After that, Nina said she was tired of the club. She was possibly rather frightened by its success. But it is easier to start something than stop it. The superstition simply took a new turn and became a craze for fortune-telling. The day the craze started, Polly had her fortune told three times, once by paper top, once by palmistry, and once with a pack of cards. The next day she had it done by tea leaves and I Ching. Each one came out different. They varied between “Never marry for money” from the paper top to “To take a maiden to wife brings good fortune” from the Book of Changes. Then she tried the three bowls. One was full of water, one half full, and one empty. You asked a question, shut your eyes and dipped your hand. The full and empty bowls were Yes and No. The one half full was Maybe. It became a common sight to see girls squatting like witches around plastic cups of water, breathlessly watching someone’s groping hand. Polly did it frequently. But no matter how often she tried, she always got her hand in half-full, lukewarm Maybe. She gave up and put her name down for the Prefects’ mirror instead.
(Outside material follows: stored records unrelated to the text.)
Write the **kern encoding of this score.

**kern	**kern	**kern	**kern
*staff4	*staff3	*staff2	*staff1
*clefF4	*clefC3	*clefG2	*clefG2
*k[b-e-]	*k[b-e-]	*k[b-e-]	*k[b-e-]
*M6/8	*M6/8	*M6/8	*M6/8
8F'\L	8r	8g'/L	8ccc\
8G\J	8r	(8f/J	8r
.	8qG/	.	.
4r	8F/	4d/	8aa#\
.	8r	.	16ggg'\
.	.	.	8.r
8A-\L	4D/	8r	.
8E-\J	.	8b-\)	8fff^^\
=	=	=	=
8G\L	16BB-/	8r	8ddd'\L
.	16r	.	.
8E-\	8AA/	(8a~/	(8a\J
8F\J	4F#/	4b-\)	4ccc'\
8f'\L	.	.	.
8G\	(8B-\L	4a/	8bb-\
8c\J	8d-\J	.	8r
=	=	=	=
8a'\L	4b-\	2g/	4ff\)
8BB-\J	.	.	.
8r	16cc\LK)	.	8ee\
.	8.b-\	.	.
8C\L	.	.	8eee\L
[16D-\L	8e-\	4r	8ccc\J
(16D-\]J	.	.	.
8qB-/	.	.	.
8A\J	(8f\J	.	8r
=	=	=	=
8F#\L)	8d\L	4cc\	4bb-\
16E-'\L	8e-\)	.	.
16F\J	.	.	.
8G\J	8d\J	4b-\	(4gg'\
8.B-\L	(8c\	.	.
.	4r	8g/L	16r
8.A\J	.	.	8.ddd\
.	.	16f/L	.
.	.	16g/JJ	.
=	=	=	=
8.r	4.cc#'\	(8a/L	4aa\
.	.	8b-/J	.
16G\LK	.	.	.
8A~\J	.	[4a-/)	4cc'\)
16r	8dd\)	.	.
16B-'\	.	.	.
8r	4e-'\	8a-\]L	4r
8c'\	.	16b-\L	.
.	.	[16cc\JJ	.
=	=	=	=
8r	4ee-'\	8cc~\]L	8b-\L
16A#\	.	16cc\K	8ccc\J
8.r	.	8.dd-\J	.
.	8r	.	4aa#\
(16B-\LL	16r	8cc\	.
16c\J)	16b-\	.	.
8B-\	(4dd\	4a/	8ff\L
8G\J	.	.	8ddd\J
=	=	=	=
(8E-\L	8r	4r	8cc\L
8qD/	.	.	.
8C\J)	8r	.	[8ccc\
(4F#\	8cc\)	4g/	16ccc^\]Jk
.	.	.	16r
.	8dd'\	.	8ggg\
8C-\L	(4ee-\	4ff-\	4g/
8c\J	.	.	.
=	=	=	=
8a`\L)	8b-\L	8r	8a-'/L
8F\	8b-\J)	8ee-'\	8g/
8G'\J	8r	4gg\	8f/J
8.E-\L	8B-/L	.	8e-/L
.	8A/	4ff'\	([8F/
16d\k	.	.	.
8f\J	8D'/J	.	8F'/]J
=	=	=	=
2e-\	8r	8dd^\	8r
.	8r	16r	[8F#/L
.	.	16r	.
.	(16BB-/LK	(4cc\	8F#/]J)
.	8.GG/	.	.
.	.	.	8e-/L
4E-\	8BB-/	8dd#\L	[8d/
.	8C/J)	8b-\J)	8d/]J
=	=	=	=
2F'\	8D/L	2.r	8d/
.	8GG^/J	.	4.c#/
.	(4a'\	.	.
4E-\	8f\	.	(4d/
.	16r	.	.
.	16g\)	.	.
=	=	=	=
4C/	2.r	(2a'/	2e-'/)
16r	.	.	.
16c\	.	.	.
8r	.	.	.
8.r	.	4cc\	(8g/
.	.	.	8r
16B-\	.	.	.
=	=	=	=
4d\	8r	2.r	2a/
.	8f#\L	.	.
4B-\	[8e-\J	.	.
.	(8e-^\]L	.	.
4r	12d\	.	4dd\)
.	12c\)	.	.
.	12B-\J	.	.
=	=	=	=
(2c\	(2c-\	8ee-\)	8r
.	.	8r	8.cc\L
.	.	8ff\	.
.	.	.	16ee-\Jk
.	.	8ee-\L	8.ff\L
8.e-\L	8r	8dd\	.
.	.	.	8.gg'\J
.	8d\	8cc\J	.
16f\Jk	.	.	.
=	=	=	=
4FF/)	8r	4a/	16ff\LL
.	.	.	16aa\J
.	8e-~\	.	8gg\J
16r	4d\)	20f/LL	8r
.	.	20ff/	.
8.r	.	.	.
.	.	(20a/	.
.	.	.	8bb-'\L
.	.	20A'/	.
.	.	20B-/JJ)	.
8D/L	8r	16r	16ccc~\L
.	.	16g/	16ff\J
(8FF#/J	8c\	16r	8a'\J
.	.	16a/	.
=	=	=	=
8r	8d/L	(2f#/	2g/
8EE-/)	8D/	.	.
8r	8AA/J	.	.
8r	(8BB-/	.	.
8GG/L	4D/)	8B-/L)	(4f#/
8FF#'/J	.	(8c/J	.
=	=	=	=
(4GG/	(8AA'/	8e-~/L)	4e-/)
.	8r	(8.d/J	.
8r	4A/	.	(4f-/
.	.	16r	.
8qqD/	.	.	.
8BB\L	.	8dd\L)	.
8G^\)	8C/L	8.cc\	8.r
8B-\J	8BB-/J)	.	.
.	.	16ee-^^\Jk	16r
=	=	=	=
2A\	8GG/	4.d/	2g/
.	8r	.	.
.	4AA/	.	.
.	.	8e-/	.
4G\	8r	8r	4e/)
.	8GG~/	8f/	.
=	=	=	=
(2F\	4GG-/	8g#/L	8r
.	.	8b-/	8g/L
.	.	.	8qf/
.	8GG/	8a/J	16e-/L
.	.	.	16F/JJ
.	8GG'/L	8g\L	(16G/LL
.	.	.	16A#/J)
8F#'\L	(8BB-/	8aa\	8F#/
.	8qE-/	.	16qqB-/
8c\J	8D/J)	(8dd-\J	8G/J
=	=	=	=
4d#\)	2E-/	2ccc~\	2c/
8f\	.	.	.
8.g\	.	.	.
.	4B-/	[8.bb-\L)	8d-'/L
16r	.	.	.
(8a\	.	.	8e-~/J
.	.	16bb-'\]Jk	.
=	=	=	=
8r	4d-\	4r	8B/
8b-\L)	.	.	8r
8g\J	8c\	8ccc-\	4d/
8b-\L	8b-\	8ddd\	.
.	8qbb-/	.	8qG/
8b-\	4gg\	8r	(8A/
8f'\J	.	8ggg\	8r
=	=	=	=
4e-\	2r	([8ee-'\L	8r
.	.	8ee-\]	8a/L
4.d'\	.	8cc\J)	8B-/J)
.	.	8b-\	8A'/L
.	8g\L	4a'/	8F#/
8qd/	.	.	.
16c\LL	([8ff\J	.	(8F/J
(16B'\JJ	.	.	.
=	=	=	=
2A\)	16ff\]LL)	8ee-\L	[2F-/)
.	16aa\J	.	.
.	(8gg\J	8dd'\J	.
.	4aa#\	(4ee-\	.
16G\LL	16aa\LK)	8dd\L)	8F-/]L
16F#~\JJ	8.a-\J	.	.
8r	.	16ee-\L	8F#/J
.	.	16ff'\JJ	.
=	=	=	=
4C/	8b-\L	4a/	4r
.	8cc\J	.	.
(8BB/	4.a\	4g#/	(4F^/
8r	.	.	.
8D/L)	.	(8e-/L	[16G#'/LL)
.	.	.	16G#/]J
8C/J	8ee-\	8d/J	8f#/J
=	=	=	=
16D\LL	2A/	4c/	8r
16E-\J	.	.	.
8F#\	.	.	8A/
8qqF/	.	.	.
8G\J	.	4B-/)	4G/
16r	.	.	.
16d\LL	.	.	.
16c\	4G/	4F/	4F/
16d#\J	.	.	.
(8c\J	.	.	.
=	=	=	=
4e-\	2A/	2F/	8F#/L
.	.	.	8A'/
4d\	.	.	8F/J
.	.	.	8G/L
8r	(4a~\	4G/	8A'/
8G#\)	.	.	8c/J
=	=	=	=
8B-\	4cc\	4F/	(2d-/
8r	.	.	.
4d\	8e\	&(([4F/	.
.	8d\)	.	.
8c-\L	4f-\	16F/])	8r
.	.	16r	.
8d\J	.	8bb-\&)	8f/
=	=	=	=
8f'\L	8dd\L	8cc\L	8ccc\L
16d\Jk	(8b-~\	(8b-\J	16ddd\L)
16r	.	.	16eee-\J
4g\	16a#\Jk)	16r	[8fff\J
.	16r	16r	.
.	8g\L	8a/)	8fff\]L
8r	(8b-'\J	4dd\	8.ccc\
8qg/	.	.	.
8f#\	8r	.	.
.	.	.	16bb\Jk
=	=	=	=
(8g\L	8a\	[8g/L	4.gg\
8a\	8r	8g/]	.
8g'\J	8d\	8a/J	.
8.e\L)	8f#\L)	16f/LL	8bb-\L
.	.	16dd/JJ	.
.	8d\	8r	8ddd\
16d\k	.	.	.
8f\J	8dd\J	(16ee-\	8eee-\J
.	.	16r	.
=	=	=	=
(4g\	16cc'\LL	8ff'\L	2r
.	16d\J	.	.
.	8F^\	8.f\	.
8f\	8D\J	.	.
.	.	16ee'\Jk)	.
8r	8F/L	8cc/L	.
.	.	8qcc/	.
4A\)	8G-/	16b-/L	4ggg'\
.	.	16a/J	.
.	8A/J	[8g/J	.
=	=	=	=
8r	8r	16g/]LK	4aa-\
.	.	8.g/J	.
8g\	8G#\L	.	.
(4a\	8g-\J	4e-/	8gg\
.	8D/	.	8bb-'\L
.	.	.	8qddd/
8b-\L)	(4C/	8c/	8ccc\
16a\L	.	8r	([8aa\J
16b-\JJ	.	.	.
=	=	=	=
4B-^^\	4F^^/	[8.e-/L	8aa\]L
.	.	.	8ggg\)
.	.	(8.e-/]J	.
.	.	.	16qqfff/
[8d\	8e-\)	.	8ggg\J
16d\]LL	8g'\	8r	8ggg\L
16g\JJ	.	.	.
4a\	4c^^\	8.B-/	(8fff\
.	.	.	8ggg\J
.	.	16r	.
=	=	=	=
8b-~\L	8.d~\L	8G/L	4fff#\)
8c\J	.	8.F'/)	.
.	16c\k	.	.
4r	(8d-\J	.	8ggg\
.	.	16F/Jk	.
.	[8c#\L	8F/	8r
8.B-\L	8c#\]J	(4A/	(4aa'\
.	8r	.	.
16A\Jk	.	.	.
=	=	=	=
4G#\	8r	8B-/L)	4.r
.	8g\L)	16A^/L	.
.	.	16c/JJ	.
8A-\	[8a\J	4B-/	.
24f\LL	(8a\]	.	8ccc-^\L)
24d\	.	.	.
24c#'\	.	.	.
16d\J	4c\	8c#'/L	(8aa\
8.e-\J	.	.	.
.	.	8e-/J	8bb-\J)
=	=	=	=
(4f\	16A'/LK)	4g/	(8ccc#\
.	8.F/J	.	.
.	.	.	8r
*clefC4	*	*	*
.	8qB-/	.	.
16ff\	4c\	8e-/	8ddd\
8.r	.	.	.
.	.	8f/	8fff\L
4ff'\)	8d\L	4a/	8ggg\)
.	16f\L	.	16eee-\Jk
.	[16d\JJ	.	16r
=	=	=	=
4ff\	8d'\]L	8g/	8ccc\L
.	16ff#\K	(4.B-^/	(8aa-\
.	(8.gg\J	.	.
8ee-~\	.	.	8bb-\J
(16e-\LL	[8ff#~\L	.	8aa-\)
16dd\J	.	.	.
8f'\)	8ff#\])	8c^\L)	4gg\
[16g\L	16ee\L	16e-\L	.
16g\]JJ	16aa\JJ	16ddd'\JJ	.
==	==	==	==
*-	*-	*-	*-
The Prefects were doing a roaring trade, charging ten pence a look, and the waiting list was long. You looked in the mirror in a nearly dark room – full of other people queuing for their turns, which perhaps accounted for it – and you saw the face of someone behind your reflection who was going to Influence Your Life. Unfortunately, by this time the teachers had had enough. The Staff Room contained stacks of confiscated cards, dice, dowsing twigs, bowls and even two crystal balls. Polly was queuing for her turn at the mirror when she distinctly saw the face of the Deputy Head appear in it behind the boy who was looking at that moment. It was clear he was real. He drew back the curtains, took down the mirror and turned everyone out of the room except the Prefects. Someone who kept their ear to the door after it was shut said they were glad they were not those Prefects. And the Headmaster said, “This must stop.”

It didn’t straightaway, of course. But the frenzy seemed to be over. Nina turned her attention to the Stamp Club. Polly turned hers to the violin – or she tried to. But it was a complete disaster. She was hopeless. As soon as she had the violin in her hands, she became slow, foolish and clumsy. Long after the other learners were playing proper tunes, Polly scraped and wailed and made noises like a sea lion in distress. Strings broke under her fumbling fingers. Hairs streamed from her bow and got mixed up with her own hair. She hated practising too. She had to do it at school because Ivy forbade it at home.

“I’m not having the lodger disturbed with that noise,” she said. No lodger had yet appeared, but Ivy was always considering him as if he was there.

Soon after the affair of the Prefects’ mirror, the violin teacher suggested Polly give up the violin. “I don’t think it’s your instrument,” she said. “How about trying the flute class?”

But Ivy said, “Tootling away, disturbing the lodger! No way!”

So that was that. Polly could not bear to write to Mr Lynn about her failure, so she joined the Indoor Athletics and did not write to him at all. She was therefore very ashamed, one morning in December, to find a postcard of Bristol Suspension Bridge lying on the doormat with the other post. She picked it up and turned it over, expecting it to be from Mr Lynn. It was not. It was from Dad, addressed to Ivy and written in angry capital letters that Polly could not help reading.

WHAT’S ALL THIS, IVY?
I’VE TOLD YOU I WANT TO COME BACK!!!
REG

“I’ll have that, Polly,” Ivy said, coming up behind Polly on her way out to work. She took it from Polly’s fingers with a snatch.

“I saw,” said Polly. “Dad wants to come back.”

“He meant you to see,” Ivy said in her stoniest way. “And he’s not coming.” She opened the front door to go out.